Latency and Buffering

Any operating system communication with a hardware device is triggered by an interrupt. An interrupt commands the CPU to suspend whatever thread it is processing and turn its attention to the request presented by the interrupt. There is a certain amount of overhead associated with interrupt processing which includes the saving of the current execution context. To process audio one sample at a time, at the rate of, for example, 44,100 samples per second is not practical given the capabilities of our readily available systems.

Interrupt overhead is reduced to managable levels through the use of buffering. The I/O hardware which is capable of running at the full sample rate places samples into a buffer. If the buffer can hold 1024 samples, the CPU must be able to empty it every 23.2199 milliseconds, or about 43 times per second. If it fails to do so we meet our nemesis, the evil with many names: buffer underrun, pop, gap, snap, or maybe our application program simply puts up a message box and stops processing.

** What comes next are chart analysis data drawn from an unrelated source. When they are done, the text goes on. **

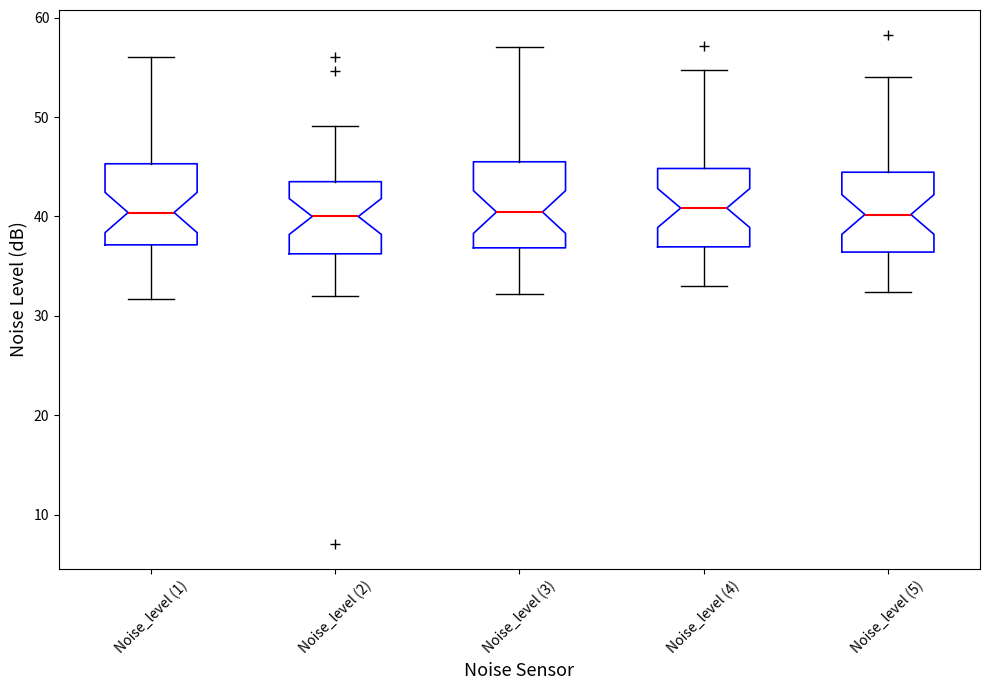

Reading left to right, transcribe this box plot: for each box, give where its median line is, the range the box spans, and where its two whiskers end, as read against the y-axis. The values are not printed on the chart, so give them approximately, as read against the axis.

Noise_level (1): median 40, box 37 to 45, whiskers 32 to 56
Noise_level (2): median 40, box 36 to 44, whiskers 32 to 49
Noise_level (3): median 40, box 37 to 46, whiskers 32 to 57
Noise_level (4): median 41, box 37 to 45, whiskers 33 to 55
Noise_level (5): median 40, box 36 to 44, whiskers 32 to 54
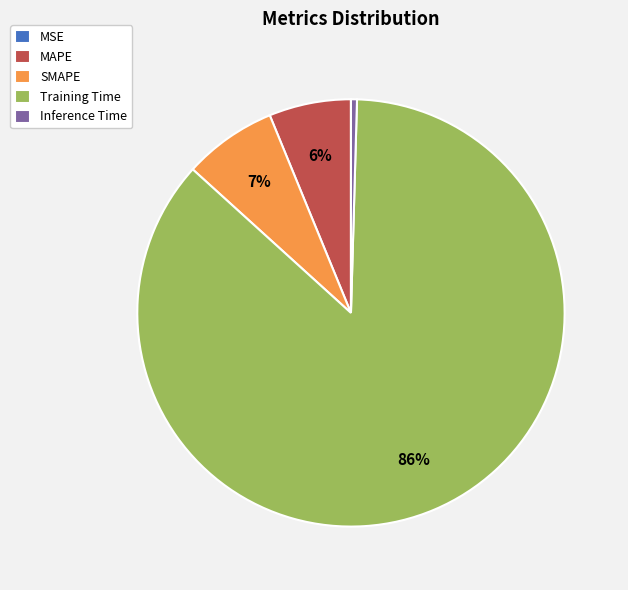

Between Inference Time and Training Time, which is larger?

Training Time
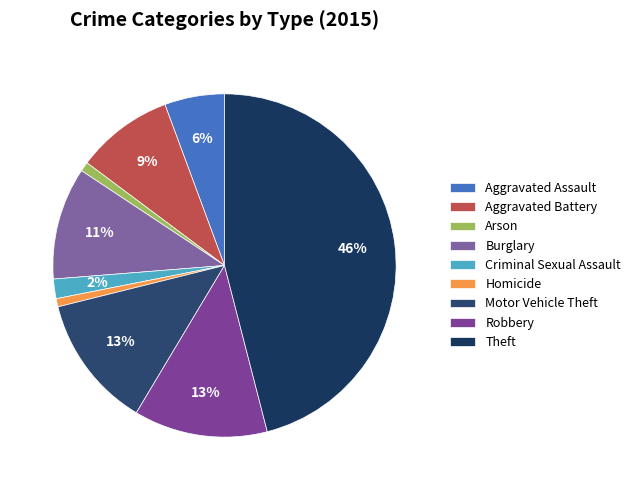

To the nearest percent, what percentage of the pie is Aggravated Battery?

9%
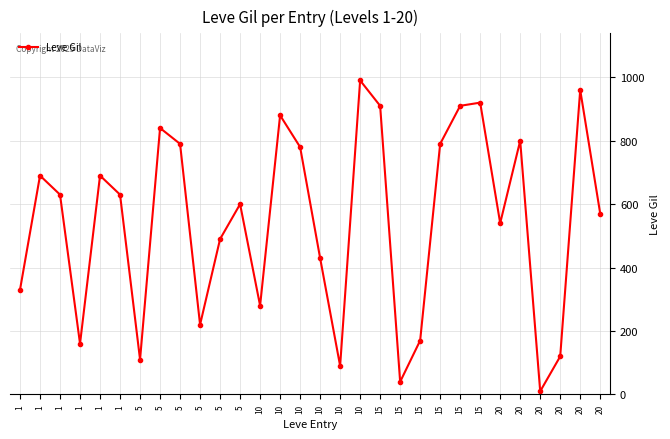

Which category has the highest value across all series?

10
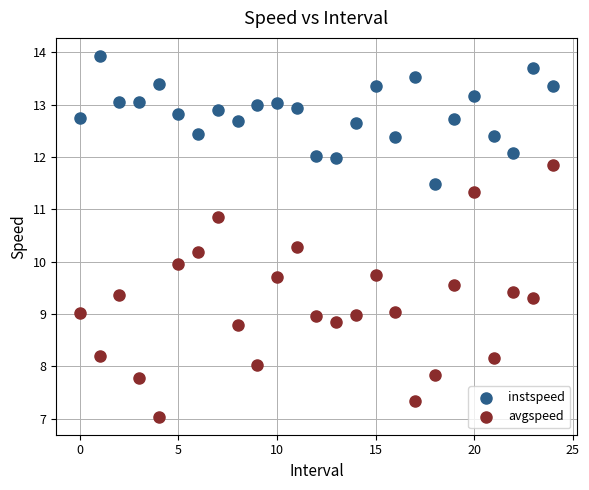

Which series has the widest spread of Y values?

avgspeed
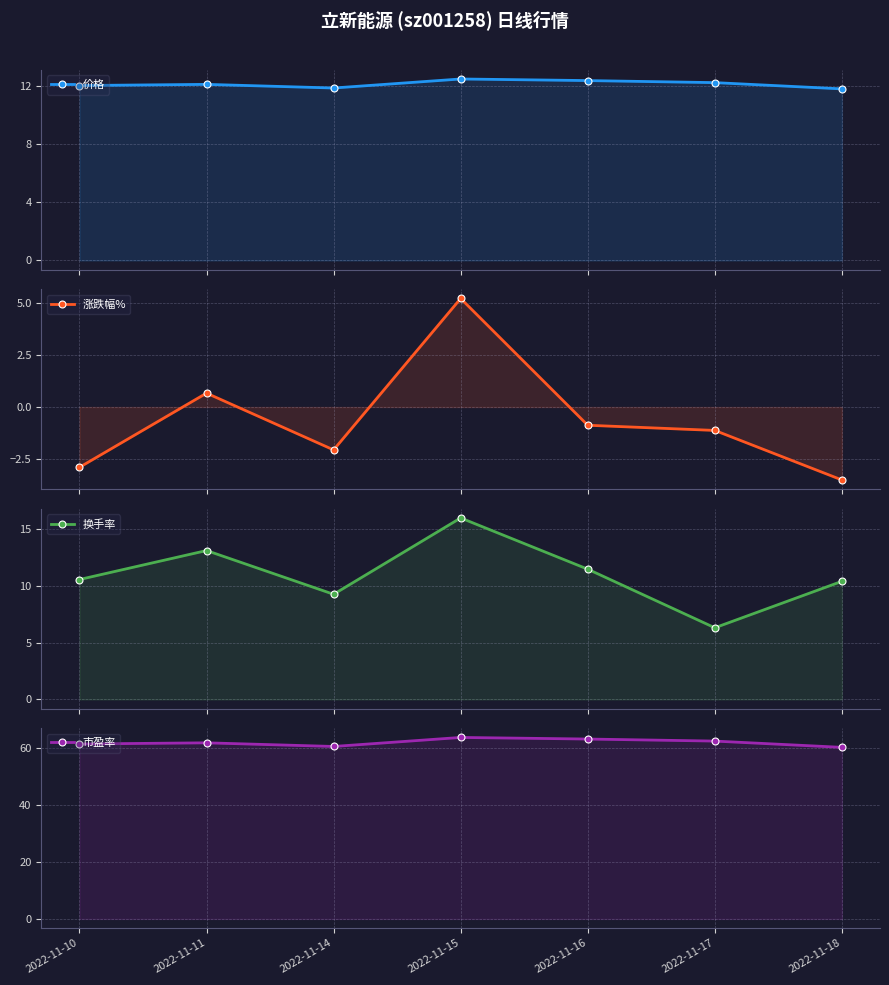

Which series has the largest total across all categories?

市盈率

The buffer provides its benefits at a cost which represents our other nemesis: Latency. If the buffer gets emptied every 23 milliseconds, the playback is 23 milliseconds behind. We hit the key and the virtual synth plays a noticeable moment later. The singer would hear their voice with an echo that makes it impossible for them to sing properly.

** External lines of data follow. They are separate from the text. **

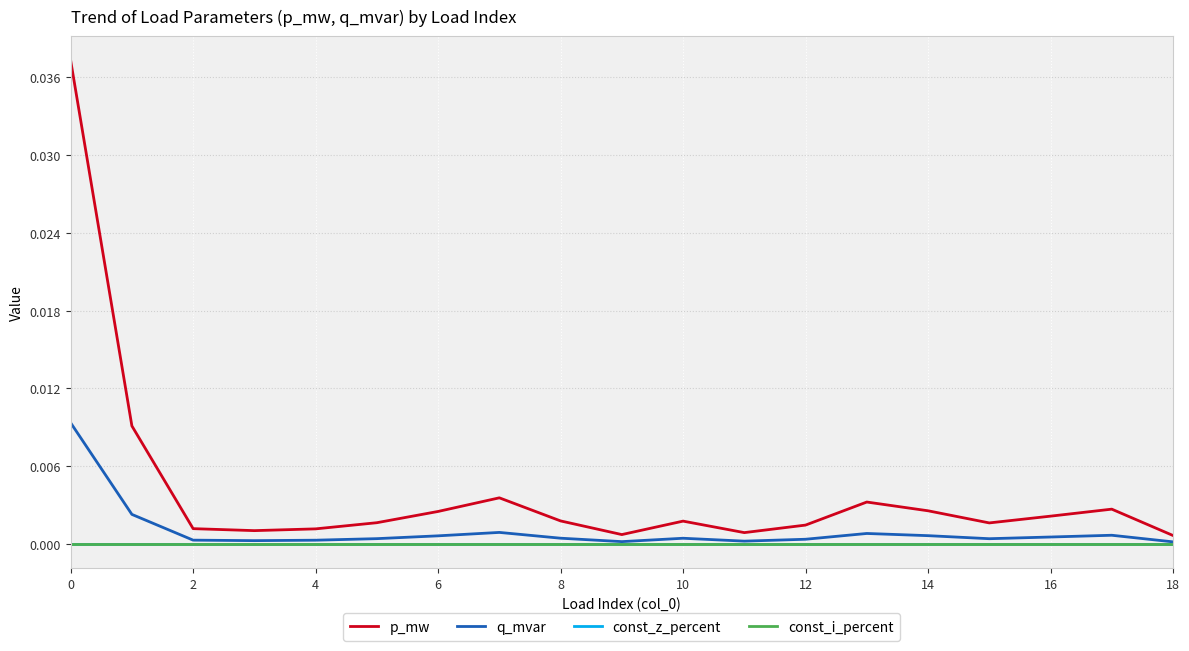

Does the chart display data point markers on the line(s)?

No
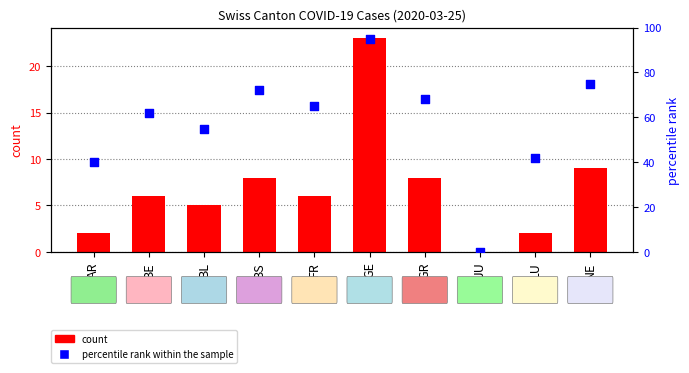

What is the total value across all series at BE?

68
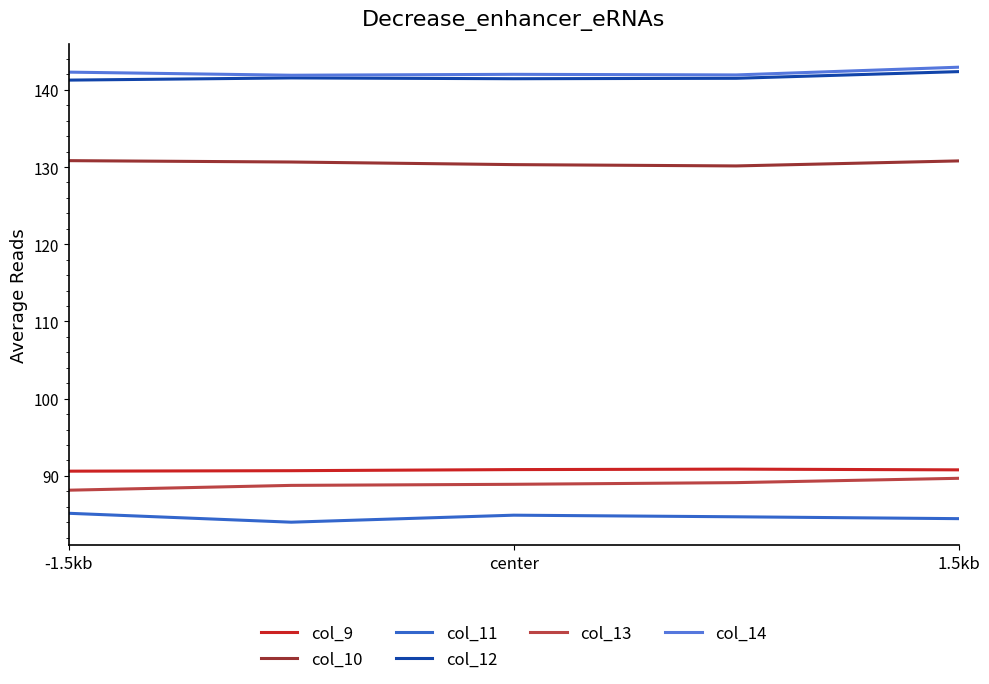

What is the greatest value displayed?

142.9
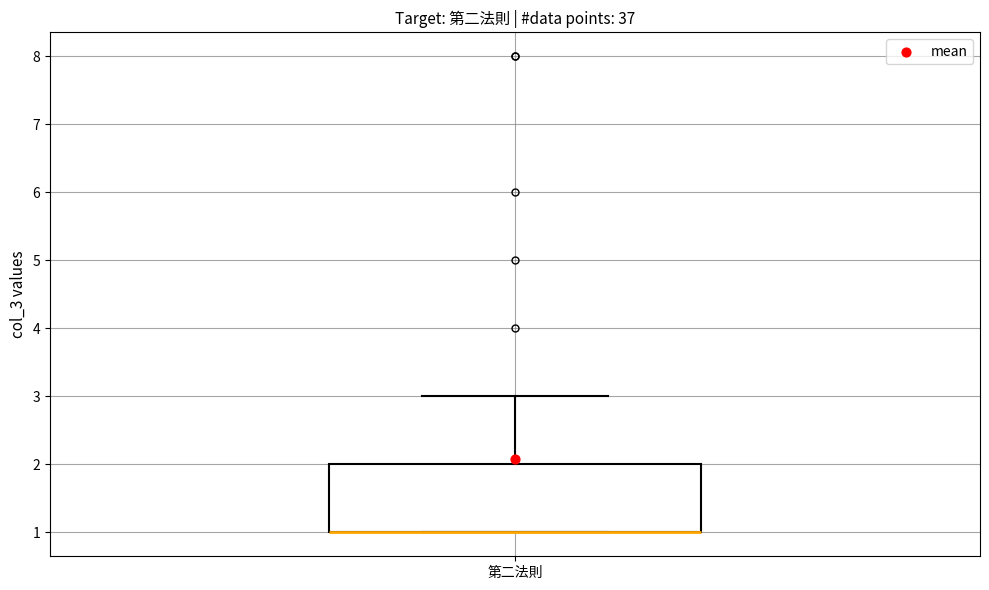

Read this box plot against the y-axis: the position of the median line, the range covered by the box, and the ends of both whiskers. The values are not printed on the chart, so give them approximately, as read against the axis.

median 1 (drawn on the box's lower edge), box 1 to 2, whiskers 1 to 3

This, then, is the crux of the computer music balancing act--achieving a low enough latency while still remaining 100% underrun free for as many hours as we may require. And for the many of us who are not satisfied with our latency, we throw money at hardware and throw our time into tuning, configuring, and sound-device swapping

Windows 2000/XP is "self-tuning" or is that "not tunable"

The "No Knobs" philosophy

Another design objective of the Win2k/XP design was to make it run well under a wide variety of circumstances and not expose tuning "Knobs" to the customer. Presumably the idea was to reduce the number of problems and service calls caused by clueless and heavy-handed tinkerers. The "self-tuning" functionality does less than one would hope, but Windows does make some internal adjustments based on workload. Of particular interest to us is the performance-enhancing File Cache which is made larger when programs use less of the available physical memory.

There are a variety of hardware-device-configuration kind of things that are done and can be done such as moving the audio card to a PCI slot that doesn't share interrupts with another device, and so forth. Sadly, in this release, Ulysses is blind to the vicissitudes and vices of hardware and device drivers.